Instructions:
• A. Which award does TIFF present, according to the festival passage, even though the festival is not competitive?
• B. Carry on the festival passage from its last sentence.

Given text:
- - -
Telluride can claim two best picture launchpad wins for Nomadland and its 2016 selection Moonlight, as can TIFF with Zhao’s drama plus Green Book, which premiered in Toronto in 2018. However, it is also worth noting that while TIFF is not competitive, unlike Venice with its Golden Lion, it does present the influential People’s Choice Award. Taking a sample pool going back 15 years, all but one TIFF audience award-winner earned a best picture Oscar nomination the following year, with The King’s Speech, 12 Years A Slave, Green Book and Nomadland winning the top Oscar.
“Toronto, Venice and Telluride — each has a slightly different personality, a slightly different purpose, a slightly different audience,” says another veteran awards consultant. “In Venice you’re arriving in a boat and you’re dressed gorgeously; there is a formality to that.
- - -
Material supplied:
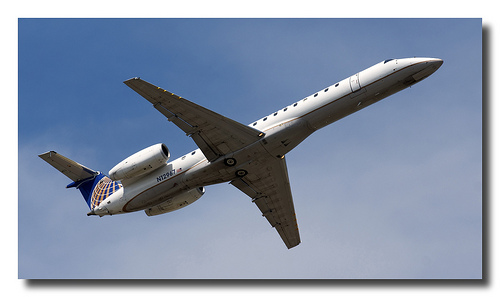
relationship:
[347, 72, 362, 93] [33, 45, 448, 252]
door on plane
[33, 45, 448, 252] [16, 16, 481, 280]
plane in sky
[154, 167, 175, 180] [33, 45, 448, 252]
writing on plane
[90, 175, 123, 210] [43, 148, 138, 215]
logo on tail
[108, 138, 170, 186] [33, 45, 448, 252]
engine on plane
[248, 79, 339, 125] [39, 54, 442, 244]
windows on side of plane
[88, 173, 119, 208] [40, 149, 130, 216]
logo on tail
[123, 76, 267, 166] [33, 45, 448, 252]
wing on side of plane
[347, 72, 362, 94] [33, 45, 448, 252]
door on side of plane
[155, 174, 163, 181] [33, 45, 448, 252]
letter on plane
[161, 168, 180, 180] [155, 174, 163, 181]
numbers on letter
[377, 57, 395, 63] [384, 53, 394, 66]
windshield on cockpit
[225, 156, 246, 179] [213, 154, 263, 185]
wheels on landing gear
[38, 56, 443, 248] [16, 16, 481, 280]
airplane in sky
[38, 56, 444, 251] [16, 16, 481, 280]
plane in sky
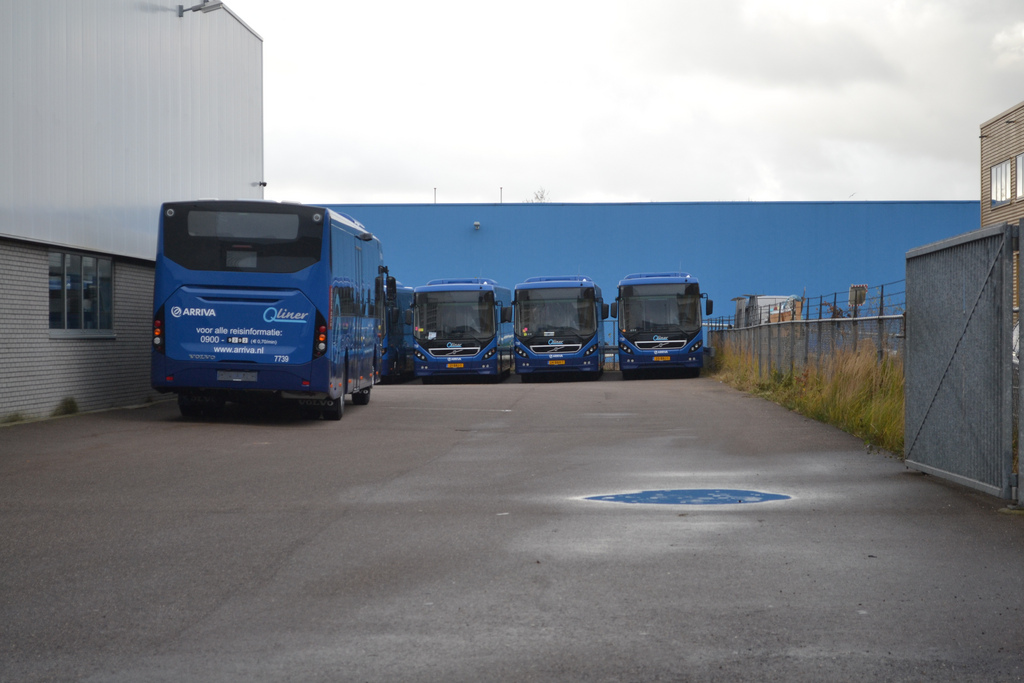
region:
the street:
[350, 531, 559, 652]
- - -
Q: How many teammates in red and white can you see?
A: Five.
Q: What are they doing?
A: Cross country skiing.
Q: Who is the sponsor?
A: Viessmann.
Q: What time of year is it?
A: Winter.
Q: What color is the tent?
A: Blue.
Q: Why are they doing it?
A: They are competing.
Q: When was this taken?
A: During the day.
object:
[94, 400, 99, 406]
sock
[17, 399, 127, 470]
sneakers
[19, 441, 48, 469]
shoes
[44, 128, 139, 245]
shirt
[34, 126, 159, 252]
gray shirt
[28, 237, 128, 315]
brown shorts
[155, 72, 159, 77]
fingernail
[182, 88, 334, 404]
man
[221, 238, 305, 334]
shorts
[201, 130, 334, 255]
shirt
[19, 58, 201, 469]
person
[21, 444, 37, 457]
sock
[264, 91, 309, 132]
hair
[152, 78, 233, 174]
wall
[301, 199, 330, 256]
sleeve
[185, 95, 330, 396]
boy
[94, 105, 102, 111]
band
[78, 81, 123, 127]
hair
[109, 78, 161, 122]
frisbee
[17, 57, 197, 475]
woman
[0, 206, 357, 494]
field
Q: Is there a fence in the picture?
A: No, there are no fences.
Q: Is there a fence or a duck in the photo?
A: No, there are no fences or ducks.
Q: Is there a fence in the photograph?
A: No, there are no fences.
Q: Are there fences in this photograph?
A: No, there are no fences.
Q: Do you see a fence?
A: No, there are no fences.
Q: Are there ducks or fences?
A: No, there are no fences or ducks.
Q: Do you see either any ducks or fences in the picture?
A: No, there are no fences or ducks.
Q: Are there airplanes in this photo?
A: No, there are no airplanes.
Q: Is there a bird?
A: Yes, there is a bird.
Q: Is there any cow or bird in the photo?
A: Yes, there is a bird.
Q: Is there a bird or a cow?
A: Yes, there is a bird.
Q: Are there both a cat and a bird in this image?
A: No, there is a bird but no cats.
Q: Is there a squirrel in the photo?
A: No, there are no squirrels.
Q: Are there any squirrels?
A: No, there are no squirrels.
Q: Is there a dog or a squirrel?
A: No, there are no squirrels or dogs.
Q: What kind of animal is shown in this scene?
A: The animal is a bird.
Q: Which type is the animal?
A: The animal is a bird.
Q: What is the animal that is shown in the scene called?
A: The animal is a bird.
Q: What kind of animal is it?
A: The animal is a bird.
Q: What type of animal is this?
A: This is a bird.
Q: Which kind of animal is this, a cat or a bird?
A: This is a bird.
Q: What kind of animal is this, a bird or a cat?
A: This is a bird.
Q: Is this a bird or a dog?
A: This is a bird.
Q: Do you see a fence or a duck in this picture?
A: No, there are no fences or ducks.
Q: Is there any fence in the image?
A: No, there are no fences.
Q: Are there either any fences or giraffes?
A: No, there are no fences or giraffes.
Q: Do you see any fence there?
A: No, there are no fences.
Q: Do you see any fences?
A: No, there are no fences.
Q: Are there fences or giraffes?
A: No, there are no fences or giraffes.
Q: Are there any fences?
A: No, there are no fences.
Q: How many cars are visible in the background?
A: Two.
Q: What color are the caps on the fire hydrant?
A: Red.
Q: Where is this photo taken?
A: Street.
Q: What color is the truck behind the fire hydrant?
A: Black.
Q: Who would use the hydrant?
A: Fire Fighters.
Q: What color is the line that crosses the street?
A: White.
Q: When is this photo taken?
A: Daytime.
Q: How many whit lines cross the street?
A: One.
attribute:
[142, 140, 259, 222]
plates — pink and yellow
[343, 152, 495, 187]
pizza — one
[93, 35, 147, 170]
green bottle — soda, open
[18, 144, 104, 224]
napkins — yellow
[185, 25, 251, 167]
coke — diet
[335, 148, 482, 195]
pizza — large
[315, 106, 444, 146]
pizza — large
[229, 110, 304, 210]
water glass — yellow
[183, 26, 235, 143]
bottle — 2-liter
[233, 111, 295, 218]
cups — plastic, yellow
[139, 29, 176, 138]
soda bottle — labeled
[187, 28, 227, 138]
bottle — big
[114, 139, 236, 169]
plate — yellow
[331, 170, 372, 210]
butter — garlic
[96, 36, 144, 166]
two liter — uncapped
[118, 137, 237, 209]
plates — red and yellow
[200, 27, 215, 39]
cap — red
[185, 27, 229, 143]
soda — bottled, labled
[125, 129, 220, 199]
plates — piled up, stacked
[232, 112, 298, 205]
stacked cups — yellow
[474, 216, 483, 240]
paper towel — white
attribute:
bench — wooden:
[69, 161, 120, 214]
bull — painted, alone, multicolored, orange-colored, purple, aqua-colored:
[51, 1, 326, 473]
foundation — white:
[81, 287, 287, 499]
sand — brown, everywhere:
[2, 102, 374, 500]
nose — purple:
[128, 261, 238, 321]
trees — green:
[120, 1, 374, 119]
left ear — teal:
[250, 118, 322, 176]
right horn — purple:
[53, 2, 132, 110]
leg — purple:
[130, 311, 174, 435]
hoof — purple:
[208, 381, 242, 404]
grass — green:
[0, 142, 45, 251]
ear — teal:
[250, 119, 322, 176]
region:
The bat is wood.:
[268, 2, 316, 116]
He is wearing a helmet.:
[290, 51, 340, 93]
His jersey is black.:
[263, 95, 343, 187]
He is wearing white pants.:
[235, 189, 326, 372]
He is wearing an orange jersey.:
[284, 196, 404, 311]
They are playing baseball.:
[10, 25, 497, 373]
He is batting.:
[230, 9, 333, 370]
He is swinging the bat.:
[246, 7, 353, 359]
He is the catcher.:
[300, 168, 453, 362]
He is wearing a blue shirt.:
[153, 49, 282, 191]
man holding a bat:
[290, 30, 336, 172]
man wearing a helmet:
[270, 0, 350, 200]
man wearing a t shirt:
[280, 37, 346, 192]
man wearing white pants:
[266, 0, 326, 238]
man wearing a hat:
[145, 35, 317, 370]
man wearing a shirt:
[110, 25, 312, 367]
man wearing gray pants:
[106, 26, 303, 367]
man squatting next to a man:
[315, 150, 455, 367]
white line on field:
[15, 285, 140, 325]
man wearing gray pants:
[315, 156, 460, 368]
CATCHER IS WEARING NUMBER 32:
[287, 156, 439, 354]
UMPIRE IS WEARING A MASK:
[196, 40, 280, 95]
- - -
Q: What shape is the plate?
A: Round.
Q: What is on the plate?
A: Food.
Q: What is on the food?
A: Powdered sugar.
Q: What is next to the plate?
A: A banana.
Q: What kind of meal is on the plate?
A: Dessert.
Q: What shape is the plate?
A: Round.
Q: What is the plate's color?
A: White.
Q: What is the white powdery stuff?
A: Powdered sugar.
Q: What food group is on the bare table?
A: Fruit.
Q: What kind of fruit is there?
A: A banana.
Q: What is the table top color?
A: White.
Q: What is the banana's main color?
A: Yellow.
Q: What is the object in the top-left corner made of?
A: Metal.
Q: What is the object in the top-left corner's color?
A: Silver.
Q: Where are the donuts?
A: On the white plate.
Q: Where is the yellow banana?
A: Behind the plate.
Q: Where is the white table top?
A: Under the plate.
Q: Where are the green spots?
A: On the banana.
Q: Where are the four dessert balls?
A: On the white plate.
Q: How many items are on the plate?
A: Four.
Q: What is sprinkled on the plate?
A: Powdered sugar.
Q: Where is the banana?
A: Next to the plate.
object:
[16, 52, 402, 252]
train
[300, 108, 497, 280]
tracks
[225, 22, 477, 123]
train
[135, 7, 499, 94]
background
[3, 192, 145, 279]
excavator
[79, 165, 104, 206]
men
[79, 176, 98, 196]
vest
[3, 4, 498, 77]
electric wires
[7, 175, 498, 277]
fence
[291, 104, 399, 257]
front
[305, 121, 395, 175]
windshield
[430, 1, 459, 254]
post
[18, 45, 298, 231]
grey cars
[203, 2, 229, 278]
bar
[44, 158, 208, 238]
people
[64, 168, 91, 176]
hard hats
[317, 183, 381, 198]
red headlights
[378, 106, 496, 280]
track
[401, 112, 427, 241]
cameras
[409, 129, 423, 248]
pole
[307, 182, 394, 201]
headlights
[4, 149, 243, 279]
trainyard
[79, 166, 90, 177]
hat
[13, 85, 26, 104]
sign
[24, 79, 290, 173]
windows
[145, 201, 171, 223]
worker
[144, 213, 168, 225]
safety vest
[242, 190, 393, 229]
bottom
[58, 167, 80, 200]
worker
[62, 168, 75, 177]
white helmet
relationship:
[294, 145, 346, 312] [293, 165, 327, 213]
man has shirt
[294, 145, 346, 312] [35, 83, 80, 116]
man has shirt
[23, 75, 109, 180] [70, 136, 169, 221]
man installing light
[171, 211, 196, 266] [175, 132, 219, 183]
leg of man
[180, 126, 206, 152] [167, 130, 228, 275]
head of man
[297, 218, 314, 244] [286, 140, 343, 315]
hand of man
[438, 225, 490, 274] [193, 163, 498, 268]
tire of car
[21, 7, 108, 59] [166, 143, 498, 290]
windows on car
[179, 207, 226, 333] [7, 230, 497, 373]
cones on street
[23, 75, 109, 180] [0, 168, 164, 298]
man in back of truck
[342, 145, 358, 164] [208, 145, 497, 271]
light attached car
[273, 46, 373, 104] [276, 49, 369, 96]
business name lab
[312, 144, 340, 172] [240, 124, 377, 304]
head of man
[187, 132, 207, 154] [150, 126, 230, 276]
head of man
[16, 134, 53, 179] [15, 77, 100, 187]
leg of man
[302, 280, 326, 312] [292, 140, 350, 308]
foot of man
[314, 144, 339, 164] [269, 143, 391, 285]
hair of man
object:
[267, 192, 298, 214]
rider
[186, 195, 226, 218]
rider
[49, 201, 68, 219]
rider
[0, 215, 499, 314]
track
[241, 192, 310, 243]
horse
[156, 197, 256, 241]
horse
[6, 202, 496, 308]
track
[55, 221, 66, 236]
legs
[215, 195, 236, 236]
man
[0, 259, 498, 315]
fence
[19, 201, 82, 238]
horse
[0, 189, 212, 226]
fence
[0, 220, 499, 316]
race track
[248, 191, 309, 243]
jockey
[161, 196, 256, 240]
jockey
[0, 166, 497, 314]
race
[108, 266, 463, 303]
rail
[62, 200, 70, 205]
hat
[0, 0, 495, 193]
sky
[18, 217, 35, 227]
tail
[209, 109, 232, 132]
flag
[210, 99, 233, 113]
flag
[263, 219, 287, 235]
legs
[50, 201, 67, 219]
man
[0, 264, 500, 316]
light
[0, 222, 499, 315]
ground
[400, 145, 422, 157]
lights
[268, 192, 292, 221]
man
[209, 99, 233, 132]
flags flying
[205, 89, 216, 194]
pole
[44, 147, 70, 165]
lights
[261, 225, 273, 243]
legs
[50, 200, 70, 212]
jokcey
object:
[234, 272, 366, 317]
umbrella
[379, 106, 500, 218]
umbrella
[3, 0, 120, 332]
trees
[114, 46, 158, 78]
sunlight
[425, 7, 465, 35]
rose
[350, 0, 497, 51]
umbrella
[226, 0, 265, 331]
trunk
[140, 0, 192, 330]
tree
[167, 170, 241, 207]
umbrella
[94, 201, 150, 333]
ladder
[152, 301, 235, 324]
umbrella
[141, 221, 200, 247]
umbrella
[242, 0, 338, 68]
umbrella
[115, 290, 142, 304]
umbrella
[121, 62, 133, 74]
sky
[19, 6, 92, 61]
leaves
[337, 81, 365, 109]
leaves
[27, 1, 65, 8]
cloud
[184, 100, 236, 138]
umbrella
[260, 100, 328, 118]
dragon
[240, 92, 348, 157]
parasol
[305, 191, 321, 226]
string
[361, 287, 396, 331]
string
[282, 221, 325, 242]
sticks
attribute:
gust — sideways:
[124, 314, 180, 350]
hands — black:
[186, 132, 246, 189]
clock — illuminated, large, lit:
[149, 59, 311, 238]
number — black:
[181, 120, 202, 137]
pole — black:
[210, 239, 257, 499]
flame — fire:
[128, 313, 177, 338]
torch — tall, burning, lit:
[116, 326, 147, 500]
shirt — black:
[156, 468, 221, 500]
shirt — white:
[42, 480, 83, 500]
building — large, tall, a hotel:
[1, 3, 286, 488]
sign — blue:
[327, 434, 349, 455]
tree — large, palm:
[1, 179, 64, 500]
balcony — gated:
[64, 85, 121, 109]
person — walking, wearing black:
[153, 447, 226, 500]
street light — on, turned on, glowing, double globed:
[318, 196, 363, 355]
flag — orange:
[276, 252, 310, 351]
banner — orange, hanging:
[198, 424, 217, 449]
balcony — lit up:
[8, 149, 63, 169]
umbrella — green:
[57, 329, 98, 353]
- - -
Results of the exercise:
• A. The People's Choice Award.

• B.
“There’s a formality to Toronto too, because a lot of films are premiering. It’s a populist festival, so you’re going to hit a big cross-section of moviegoers, people that like to just see lots of different movies. There are lots of parties, press opportunities and junketing — you can achieve a lot there.
“Telluride is much smaller, relaxed and it’s for pure movie-lovers,” notes the strategist. “Sometimes where you premiere boils down to timing, and sometimes it’s down to the types of people you’re hoping to attract.”